Aufgabenstellung 1 :: Was findet Andrea Koch laut dem Text über die Holzskulpturen in Klenau schade, und welchen Wunsch äußert sie deshalb?
Aufgabenstellung 2 :: Ersetzen Sie in sämtlichen Einträgen „Moderate“ durch „Allegro“ und geben Sie die Einträge ansonsten unverändert wieder.

===== Gezeigter Textauszug

Der Mann, der all diese Formen genau im Kopf und im Blick hat, ist Richard Allgaier aus Bad Waldsee. Ein echter Künstlertyp, mit vielen interessanten Erfahrungen, der eigentlich aus dem grafischen Bereich (vor allem Reisemalereien) kommt, sich aber vor vielen Jahren auch auf die Holzbildhauerei spezialisiert hat. „Einen Baum hat der Richard wohl noch nie umgesägt“, schmunzelt Fottner. Doch ansonsten genießt Allgaier, der immer wieder helfend eingreift und wertvolle Tipps gibt, allergrößten Respekt. „Es ist beeindruckend, welches Gespür für Formen er hat“, so Fottner. Allgaier wiederum ist auch sehr zufrieden mit den Teilnehmern. Die Ergebnisse seien in diesem Jahr besonders vielfältig gewesen, sagt er beim Abschied.

Idee eines eigenenSkulpturenparks

Eine Kunst für sich ist es dann übrigens auch, wie die Teilnehmer ihre Objekte in ihren Autos (oder Hängern) platzieren, damit irgendwann alles heil nach Hause kommt. Schade findet Andrea Koch Folgendes: Dass die meisten Objekte „verschwinden“, also für alle anderen nicht mehr einfach so sichtbar sind. „Es wäre schön, sie mal alle irgendwo gesammelt betrachten zu können“, überlegt die Gerolsbacherin. „In einer Art Skulpturenpark.“ Wer da eine Idee habe, könne sich ja gerne melden. In Klenau ist inzwischen wieder aufgeräumt. Doch es werden hier in Zukunft freilich weitere Holzskulpturen entstehen. An diesem kreativen Ort.

==========
===== Vorliegende Einträge

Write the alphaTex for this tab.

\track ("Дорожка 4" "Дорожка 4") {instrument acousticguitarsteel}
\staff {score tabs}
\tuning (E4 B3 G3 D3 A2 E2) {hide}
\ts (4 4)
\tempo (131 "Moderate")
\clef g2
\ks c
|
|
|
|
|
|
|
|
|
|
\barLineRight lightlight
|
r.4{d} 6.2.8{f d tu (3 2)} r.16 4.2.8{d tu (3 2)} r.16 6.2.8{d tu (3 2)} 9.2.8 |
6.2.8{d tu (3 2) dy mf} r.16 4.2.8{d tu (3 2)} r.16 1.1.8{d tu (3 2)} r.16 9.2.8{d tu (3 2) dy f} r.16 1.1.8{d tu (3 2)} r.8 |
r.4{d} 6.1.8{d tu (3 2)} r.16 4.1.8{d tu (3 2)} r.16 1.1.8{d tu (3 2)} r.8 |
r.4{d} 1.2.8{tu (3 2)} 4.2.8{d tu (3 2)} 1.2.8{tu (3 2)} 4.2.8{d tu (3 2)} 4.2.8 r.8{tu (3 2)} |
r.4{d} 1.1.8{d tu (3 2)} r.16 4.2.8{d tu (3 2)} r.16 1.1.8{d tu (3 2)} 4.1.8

==========

Erwartete Ausgabe 1 :: Sie findet schade, dass die meisten Objekte „verschwinden“, also für alle anderen nicht mehr einfach so sichtbar sind. Deshalb wünscht sie sich, die Objekte einmal irgendwo gesammelt betrachten zu können, etwa in einer Art Skulpturenpark.

Erwartete Ausgabe 2 ::
Write the alphaTex for this tab.

\track ("Дорожка 4" "Дорожка 4") {instrument acousticguitarsteel}
\staff {score tabs}
\tuning (E4 B3 G3 D3 A2 E2) {hide}
\ts (4 4)
\tempo (131 "Allegro")
\clef g2
\ks c
|
|
|
|
|
|
|
|
|
|
\barLineRight lightlight
|
r.4{d} 6.2.8{f d tu (3 2)} r.16 4.2.8{d tu (3 2)} r.16 6.2.8{d tu (3 2)} 9.2.8 |
6.2.8{d tu (3 2) dy mf} r.16 4.2.8{d tu (3 2)} r.16 1.1.8{d tu (3 2)} r.16 9.2.8{d tu (3 2) dy f} r.16 1.1.8{d tu (3 2)} r.8 |
r.4{d} 6.1.8{d tu (3 2)} r.16 4.1.8{d tu (3 2)} r.16 1.1.8{d tu (3 2)} r.8 |
r.4{d} 1.2.8{tu (3 2)} 4.2.8{d tu (3 2)} 1.2.8{tu (3 2)} 4.2.8{d tu (3 2)} 4.2.8 r.8{tu (3 2)} |
r.4{d} 1.1.8{d tu (3 2)} r.16 4.2.8{d tu (3 2)} r.16 1.1.8{d tu (3 2)} 4.1.8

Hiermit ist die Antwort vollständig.